Onderzoek laat zien dat sinds de jaren tachtig we nu juist langer blijven bij dezelfde werkgever. Doordat er meer supersterbedrijven zijn met marktmacht is er minder aanbod van andere banen. Als mensen langer blijven zitten in dezelfde baan dan hebben toetreders ook minder kans op een baan en promoveren mensen minder snel naar een hogere plek in de organisatie.
8 Rijke voorstadbewoner, arme voorstadbewoner
De voorsteden laat de grote ongelijkheid zien. De mensen die rijk genoeg zijn trekken uit de stad weg omdat ze een rustige omgeving voor hun gezin zoeken, met meer ruimte en meer groen. Deze voorsteden worden steeds duurder en verdrijven de oorspronkelijke bewoners.

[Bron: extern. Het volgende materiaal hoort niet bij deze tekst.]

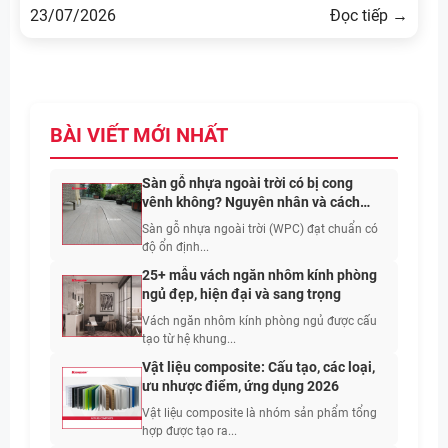
23/07/2026
Đọc tiếp →
BÀI VIẾT MỚI NHẤT
Sàn gỗ nhựa ngoài trời có bị cong
vênh không? Nguyên nhân và cách
hạn chế
Sàn gỗ nhựa ngoài trời (WPC) đạt chuẩn có
độ ổn định...
25+ mẫu vách ngăn nhôm kính phòng
ngủ đẹp, hiện đại và sang trọng
Vách ngăn nhôm kính phòng ngủ được cấu
tạo từ hệ khung...
Vật liệu composite: Cấu tạo, các loại,
ưu nhược điểm, ứng dụng 2026
Vật liệu composite là nhóm sản phẩm tổng
hợp được tạo ra...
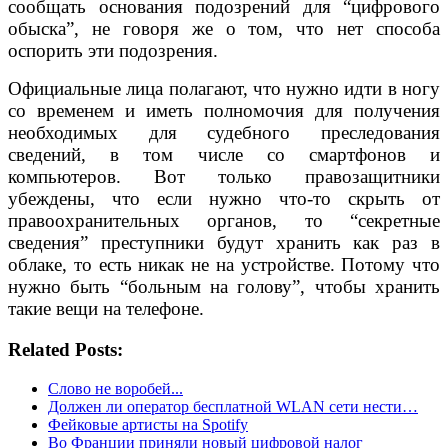
сообщать основания подозрений для “цифрового
обыска”, не говоря же о том, что нет способа
оспорить эти подозрения.
Официальные лица полагают, что нужно идти в ногу
со временем и иметь полномочия для получения
необходимых для судебного преследования
сведений, в том числе со смартфонов и
компьютеров. Вот только правозащитники
убеждены, что если нужно что-то скрыть от
правоохранительных органов, то “секретные
сведения” преступники будут хранить как раз в
облаке, то есть никак не на устройстве. Потому что
нужно быть “больным на голову”, чтобы хранить
такие вещи на телефоне.
Related Posts:
Слово не воробей...
Должен ли оператор бесплатной WLAN сети нести…
Фейковые артисты на Spotify
Во Франции приняли новый цифровой налог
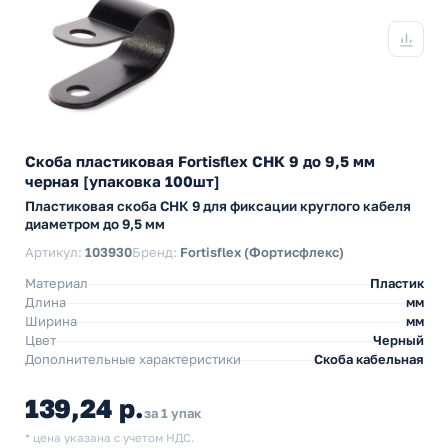
Скоба пластиковая Fortisflex СНК 9 до 9,5 мм
черная [упаковка 100шт]
Пластиковая скоба СНК 9 для фиксации круглого кабеля
диаметром до 9,5 мм
Артикул:
103930
Бренд:
Fortisflex (Фортисфлекс)
Материал
Пластик
Длина
мм
Ширина
мм
Цвет
Черный
Дополнительные характеристики
Скоба кабельная
139,24 р.
за 1 упак
* цена указана с учетом НДС.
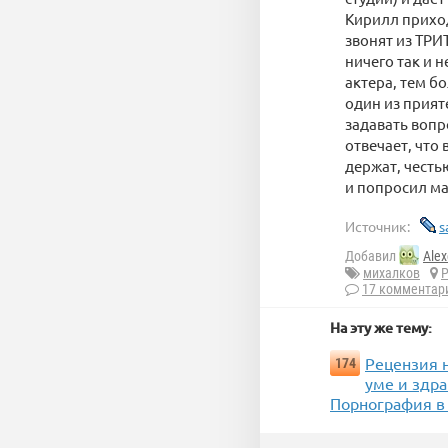
Кирилл приход
звонят из ТРИТ
ничего так и 
актера, тем б
один из прият
задавать вопр
отвечает, что
держат, честь
и попросил м
Источник:
s
Добавил
Alex
михалков
Р
17 комментар
На эту же тему:
Рецензия 
174
уме и здра
Порнография в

De mensen die te weinig geld hebben om in de stad te wonen trekken naar de armoedige voorsteden. De plekken waar de huizen en omgeving zo slecht zijn dat ze het nog net kunnen betalen.

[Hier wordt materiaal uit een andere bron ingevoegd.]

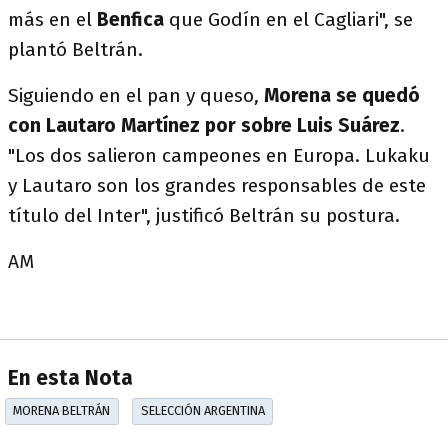
más en el
Benfica
que Godín en el Cagliari", se
plantó Beltrán.
Siguiendo en el pan y queso,
Morena se quedó
con Lautaro Martínez por sobre Luis Suárez
.
"Los dos salieron campeones en Europa. Lukaku
y Lautaro son los grandes responsables de este
título del Inter", justificó Beltrán su postura.
AM
En esta Nota
MORENA BELTRÁN
SELECCIÓN ARGENTINA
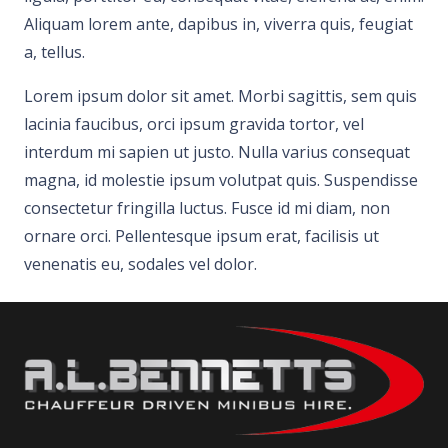
Aliquam lorem ante, dapibus in, viverra quis, feugiat
a, tellus.
Lorem ipsum dolor sit amet. Morbi sagittis, sem quis
lacinia faucibus, orci ipsum gravida tortor, vel
interdum mi sapien ut justo. Nulla varius consequat
magna, id molestie ipsum volutpat quis. Suspendisse
consectetur fringilla luctus. Fusce id mi diam, non
ornare orci. Pellentesque ipsum erat, facilisis ut
venenatis eu, sodales vel dolor.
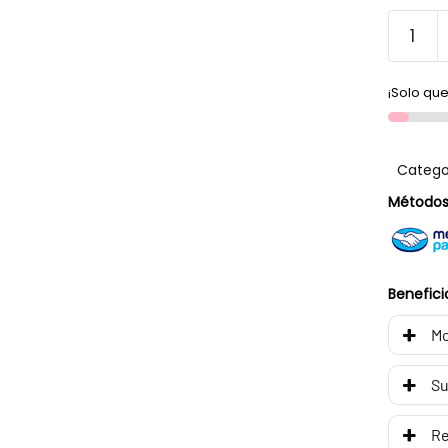
¡Solo que
Catego
Métodos
Benefici
Mo
Su
R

Mensen trekken weg uit de stad en hoeveel ze verdienen bepaalt naar welke voorstad ze vertrekken.
De toekomst van werk en het zoeken naar oplossingen
Redenen genoeg om optimistisch te zijn
Dit hoofdstuk roept de meeste vragen bij Tom en mij op, bij de aannames en stellingen die Jan hier doet. Zo stelt hij dat op de lange duur de technologische verandering de enige drijfkracht is achter vooruitgang, waardoor mensen er beter aan toe zijn. Terwijl er voldoende bewijs is dat het welzijn afneemt in het Westen, zie bijvoorbeeld het boek van Kees Klomp De betekeniseconomie. In de eerdere hoofdstukken beschrijft Jan dat de technologische vooruitgang vooral de supersterbedrijven meer marktmacht heeft gegeven en de medewerkers daar niet van profiteren.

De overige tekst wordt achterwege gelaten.